Vacuum Path (Single-Pass with LRU Cache)

  1. Calculate adaptive lease duration (2× compaction estimate for two-pass algorithm)
  2. Acquire distributed lock
  3. Pass 1: Stream file, track last occurrence of each ID in LRU cache (bounded memory)
    • IDs that overflow the cache are added to an "overflow" set
  4. Pass 2: Write surviving records to temp file:
    • For tracked IDs: only keep the last occurrence (if not deleted)
    • For overflow IDs: keep all non-deleted records
  5. Swap: Replace main file, rebuild bloom filter
  6. Release lock

Performance Tips

  1. Enable bloom filter - Fast rejection of non-existent keys without scanning
    const db = new Db(driver, { useBloomFilter: true })
  2. Use batch() for writes - Coalesces multiple writes into single mutation file
    await collection.batch(tx => { tx.put({ id: '1', ... }); tx.put({ id: '2', ... }); })
  3. Run compaction frequently - More mutations = slower reads
  4. Use getMany() - Single scan for multiple IDs
  5. Set appropriate TTLs - Auto-expire old data
  6. Tune vacuumCacheSize - Larger cache = better deduplication during vacuum
  7. Vector search with filters - Apply metadata filters to reduce comparisons
    await embeddings.search(query, { filter: { category: 'news' } })

Limitations

  • Read Performance: Always full scan (main file + mutations); bloom filter only eliminates reads for non-existent IDs
  • Eventual Consistency: Data is durable immediately but appears in main file after compaction
  • Memory: Vacuum uses LRU cache (default 100k IDs); overflow IDs aren't fully deduplicated
  • Cross-Collection Transactions Are Not ACID:
    • No Isolation: Writes are immediately visible to concurrent readers mid-transaction
    • No Atomicity: Failed transactions leave earlier writes persisted; compensation is best-effort
    • No Phantom Protection: Concurrent transactions may see inconsistent reads
    • Use only when eventual consistency is acceptable
  • Single-Collection Atomicity: batch() within one collection IS atomic (all-or-nothing) since it writes to a single mutation file. Use batch() when you need atomic writes within a collection.
  • Bloom Filter False Positives: ~1% false positive rate by default (configurable)
  • Vector Search: Uses brute-force search (O(n)); suitable for 10k-100k vectors, not millions
  • Lease Duration: Adaptive lease is enabled by default to handle varying file sizes.
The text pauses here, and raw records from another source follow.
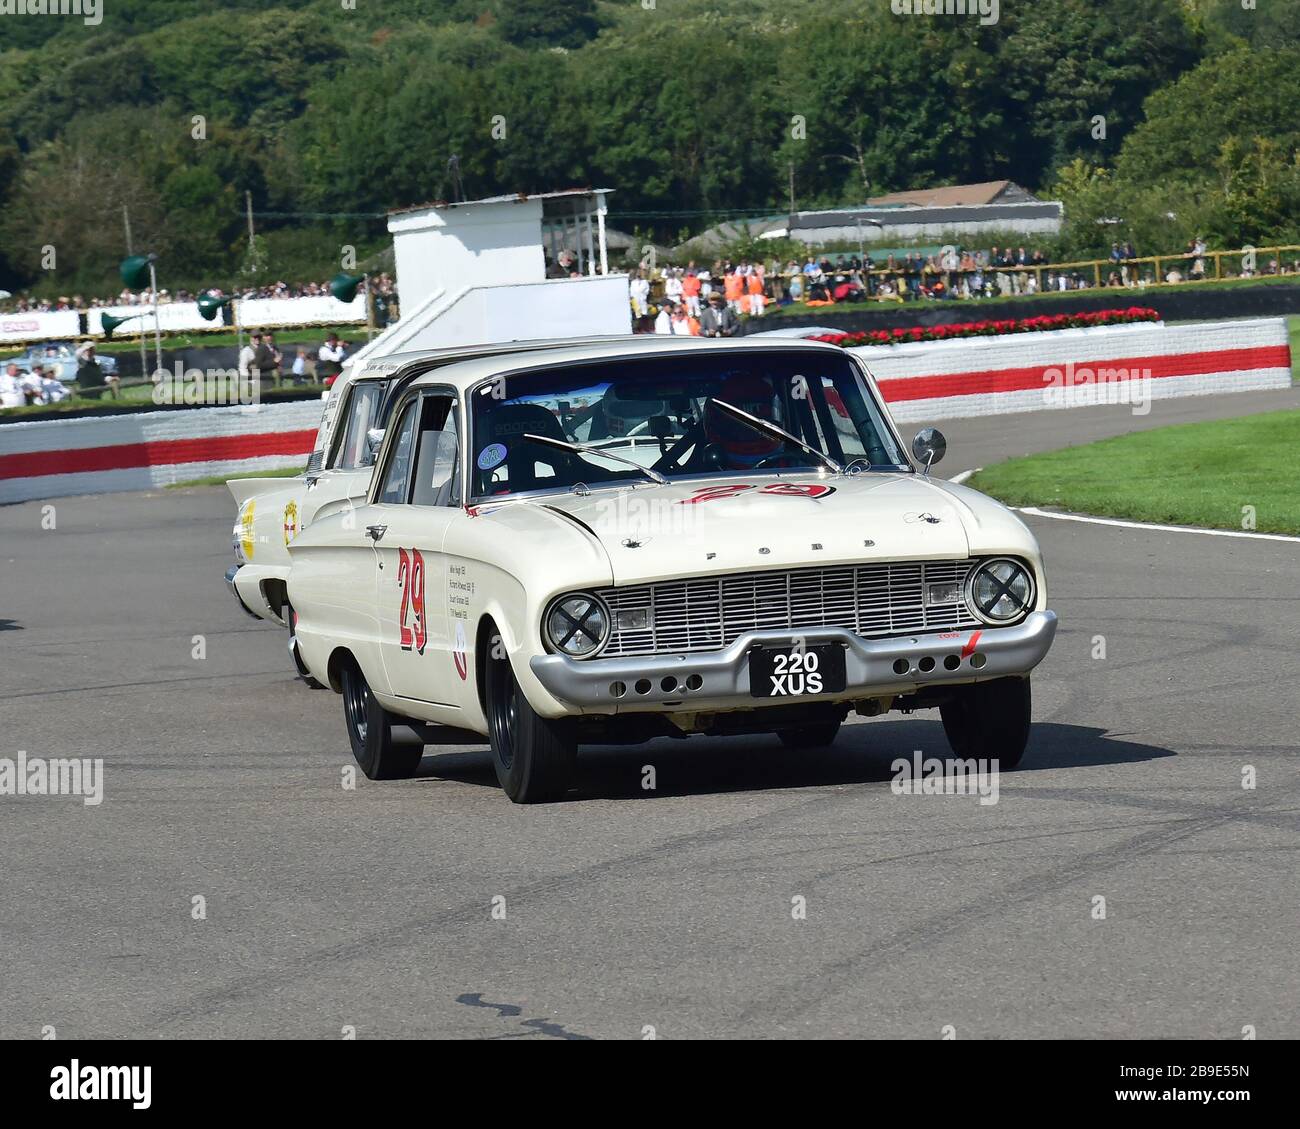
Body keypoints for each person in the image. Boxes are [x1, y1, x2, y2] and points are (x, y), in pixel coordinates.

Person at [702, 373, 783, 470]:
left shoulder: (797, 463)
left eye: (763, 422)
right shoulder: (700, 476)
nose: (751, 430)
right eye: (741, 424)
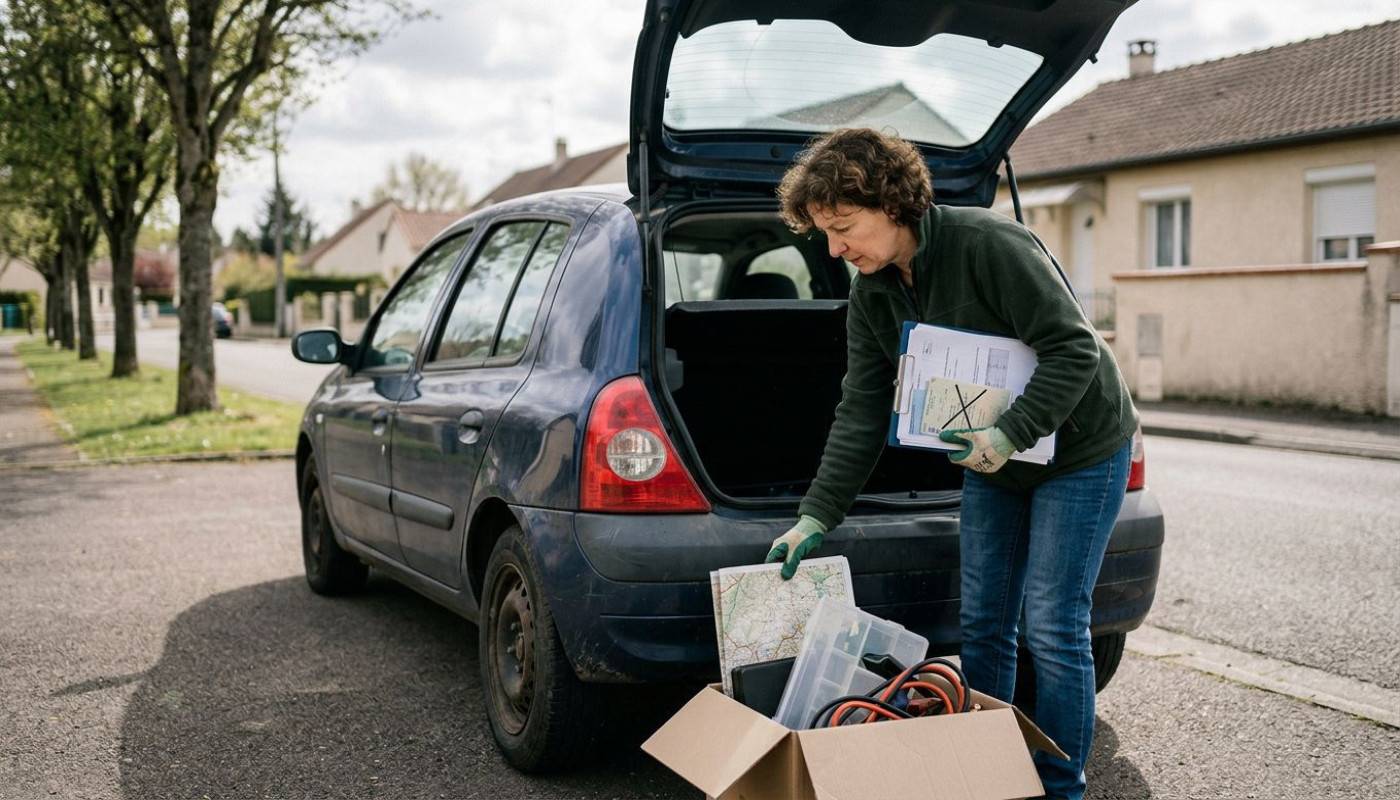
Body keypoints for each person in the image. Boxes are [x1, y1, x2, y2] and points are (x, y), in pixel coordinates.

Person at [763, 127, 1139, 800]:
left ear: (893, 204)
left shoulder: (990, 246)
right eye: (825, 232)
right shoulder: (872, 293)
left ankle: (1059, 786)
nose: (835, 248)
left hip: (1079, 449)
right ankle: (990, 774)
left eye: (844, 227)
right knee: (984, 624)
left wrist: (1012, 431)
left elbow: (1075, 351)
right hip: (995, 462)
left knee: (1052, 625)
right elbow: (861, 407)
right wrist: (815, 515)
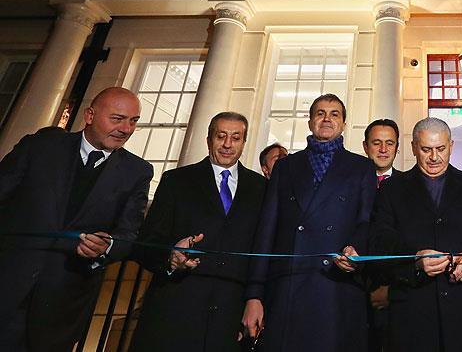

For extremely large files (>1GB) or very slow storage, you may need to tune leasePerByte or increase maxLeaseDurationMs.

Adaptive Lease Duration

By default, Coldbase automatically calculates lock lease duration based on file size and mutation count. This prevents lease expiration during large operations without requiring manual tuning.

How it works:

leaseDuration = baseLease + (fileSize × leasePerByte) + (mutationCount × leasePerMutation)

Default values:

  • leaseDurationMs: 30,000ms (30s base)
  • leasePerByte: 0.00003ms (~30ms per MB)
  • leasePerMutation: 200ms per mutation file
  • maxLeaseDurationMs: 600,000ms (10 minute cap)

Example calculations:

  • Empty collection: 30s (base only)
  • 10MB file + 5 mutations: 30s + 300ms + 1s = ~31.3s
  • 100MB file + 50 mutations: 30s + 3s + 10s = ~43s
  • 1GB file + 100 mutations: 30s + 30s + 20s = ~80s

Customizing adaptive lease:

const db = new Db(driver, {
  // Disable adaptive lease (use fixed duration)
  adaptiveLease: false,
  leaseDurationMs: 60000,

  // Or customize the adaptive parameters
  adaptiveLease: true,
  leaseDurationMs: 30000,      // Base lease
  leasePerByte: 0.00005,       // More time per byte for slow storage
  leasePerMutation: 300,       // More time per mutation
  maxLeaseDurationMs: 300000   // 5 minute cap
})

Monitoring lease usage:

const db = new Db(driver, {
  hooks: {
    onCompact: (collection, durationMs) => {
      // Log actual duration vs estimated lease
      console.log(`Compaction took ${durationMs}ms`)
    }
  }
})

The adaptive lease is calculated before acquiring the lock, so the estimation adds minimal overhead.